The word to look for is "국립수산과학원". Report every line of the entries below that has it.

■ **Material for this task**
——

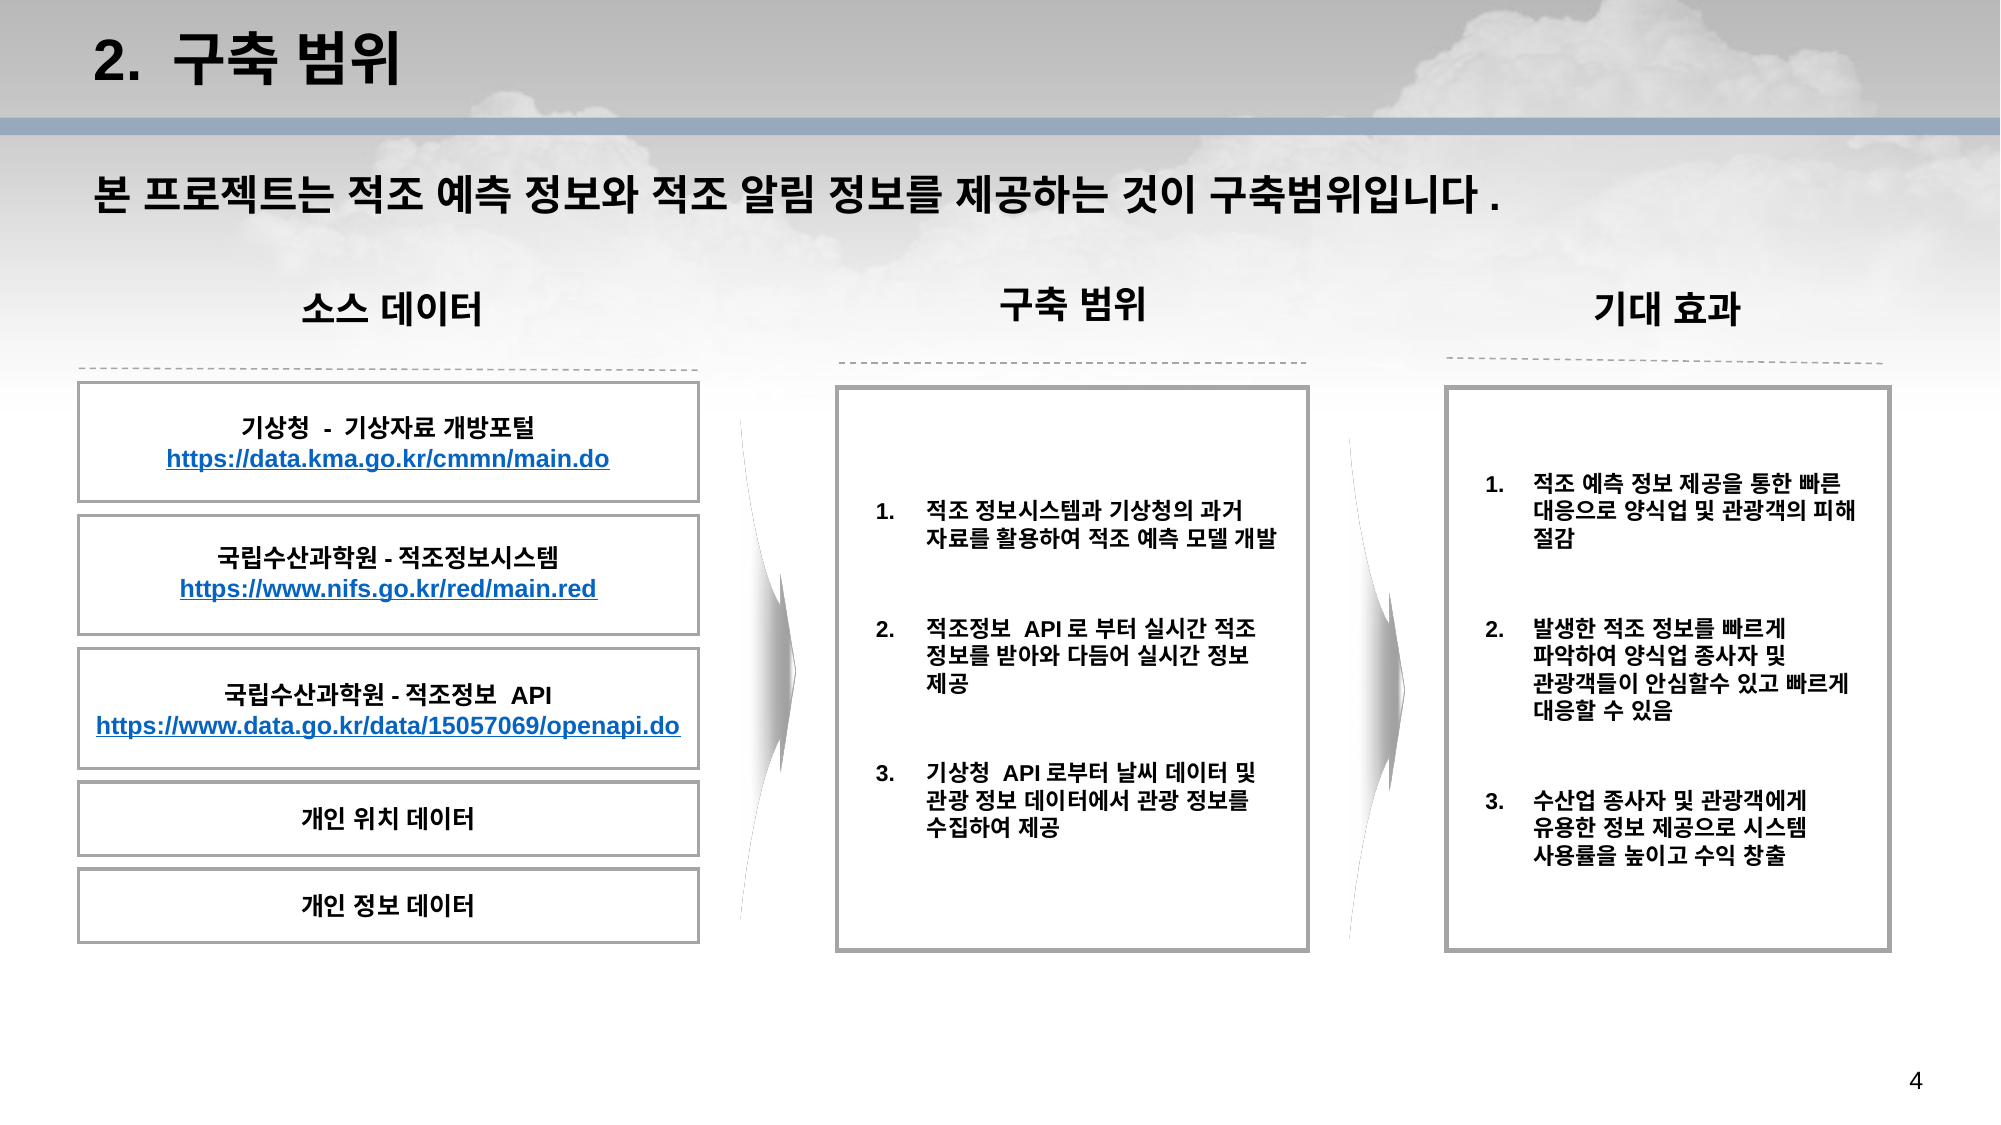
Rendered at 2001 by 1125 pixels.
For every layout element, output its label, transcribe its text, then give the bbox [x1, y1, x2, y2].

text_box 적조 정보시스템과 기상청의 과거 자료를 활용하여 적조 예측 모델 개발 적조정보 API로 부터 실시간 적조 정보를 받아와 다듬어 실시간 정보 제공 기상청 API로부터 날씨 데이터 및 관광 정보 데이터에서 관광 정보를 수집하여 제공 [836, 387, 1309, 951]
text_box 개인 위치 데이터 [78, 782, 699, 856]
text_box 소스 데이터 [251, 278, 535, 340]
text_box 기대 효과 [1526, 278, 1810, 340]
text_box 구축 범위 [938, 273, 1210, 335]
title 2. 구축 범위 [78, 22, 1804, 102]
picture [0, 0, 2001, 1125]
text_box 국립수산과학원-적조정보 API https://www.data.go.kr/data/15057069/openapi.do [78, 648, 699, 769]
list 본 프로젝트는 적조 예측 정보와 적조 알림 정보를 제공하는 것이 구축범위입니다. [78, 143, 1881, 250]
text_box 국립수산과학원-적조정보시스템 https://www.nifs.go.kr/red/main.red [78, 515, 699, 635]
text_box 개인 정보 데이터 [78, 869, 699, 943]
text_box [1446, 357, 1887, 364]
text_box 적조 예측 정보 제공을 통한 빠른 대응으로 양식업 및 관광객의 피해 절감 발생한 적조 정보를 빠르게 파악하여 양식업 종사자 및 관광객들이 안심할수 있고 빠르게 대응할 수 있음 수산업 종사자 및 관광객에게 유용한 정보 제공으로 시스템 사용률을 높이고 수익 창출 [1446, 387, 1890, 951]
text_box 기상청 - 기상자료 개방포털 https://data.kma.go.kr/cmmn/main.do [78, 382, 699, 502]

——

■ **Output for this exercise**
text_box 국립수산과학원-적조정보 API https://www.data.go.kr/data/15057069/openapi.do [78, 648, 699, 769]
text_box 국립수산과학원-적조정보시스템 https://www.nifs.go.kr/red/main.red [78, 515, 699, 635]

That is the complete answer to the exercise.